Ryanair’s departures from Limoges in France, Lodz in Poland and Lisbon were planning to touch down after Air Force One was expected to depart.

But as the Boeing 737s from Limoges and Lodz approached the London area, they were placed in holding patterns over Hertfordshire and Suffolk respectively. With no certainty about when they would be clear to land, they diverted.

The flight from Limoges landed at Birmingham airport, while the plane from Lodz touched down at East Midlands. Both airports are 93 miles away from Stansted.

Shortly afterwards, the captain of the Ryanair flight from Lisbon opted to divert straight to East Midlands rather than enter a holding pattern of indeterminate duration.

The planes remained on the ground to refuel, then flew in under half-an-hour to Stansted – by which time they were around two hours late.

Many other flights to and from Stansted were delayed.

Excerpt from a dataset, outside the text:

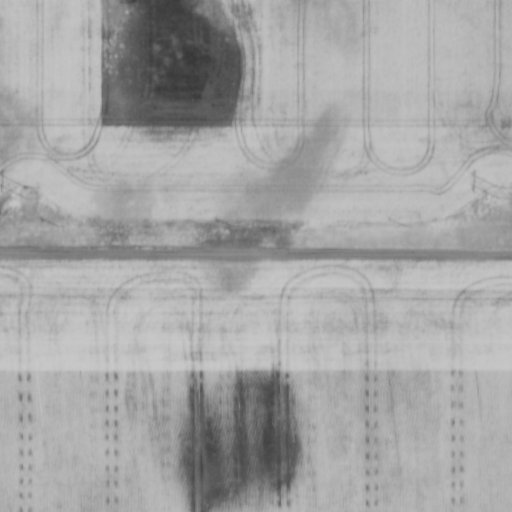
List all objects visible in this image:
road: (256, 254)
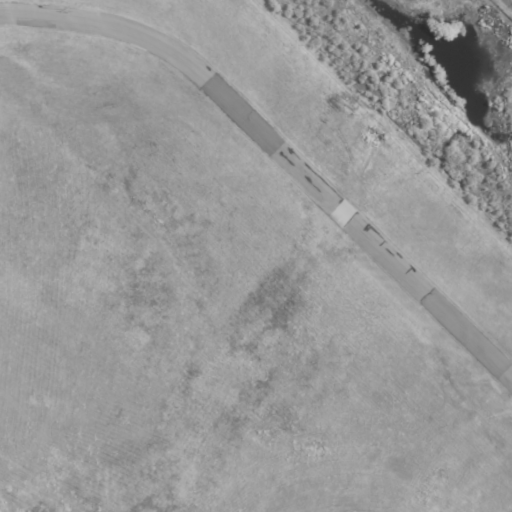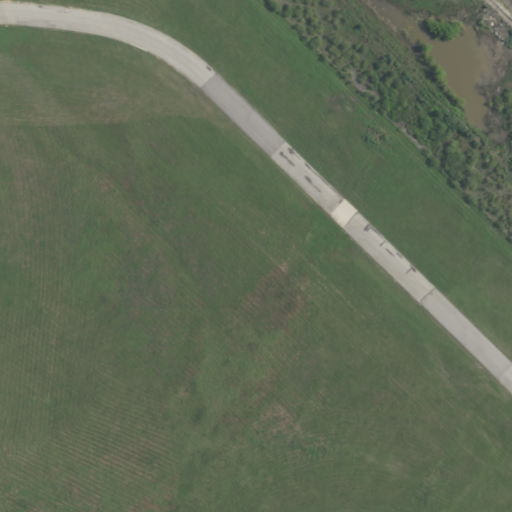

An easyJet flight from Glasgow made several circuits before being cleared to land, arriving over half-an-hour late. Another easyJet plane in Amsterdam remained on the ground for an hour at the Dutch airport in order to keep clear of Air Force One.

Departures were delayed by up to an hour, with knock-on delays later in the evening.

A spokesperson for Stansted airport said: "We worked closely with Essex Police and the US Secret Service in advance to develop a well-rehearsed plan for the arrival and departure of POTUS.

"However, the additional delay to the departure did unfortunately affect our schedule as we were going into the evening peak period.

"As always, we will work with all the relevant parties involved to review the process for accommodating Air Force One to ensure we minimise any disruption to our passengers in the future."

The Essex airport hosted 10 of the heads of state attending the NATO summit.

The Independent has asked Ryanair for a response.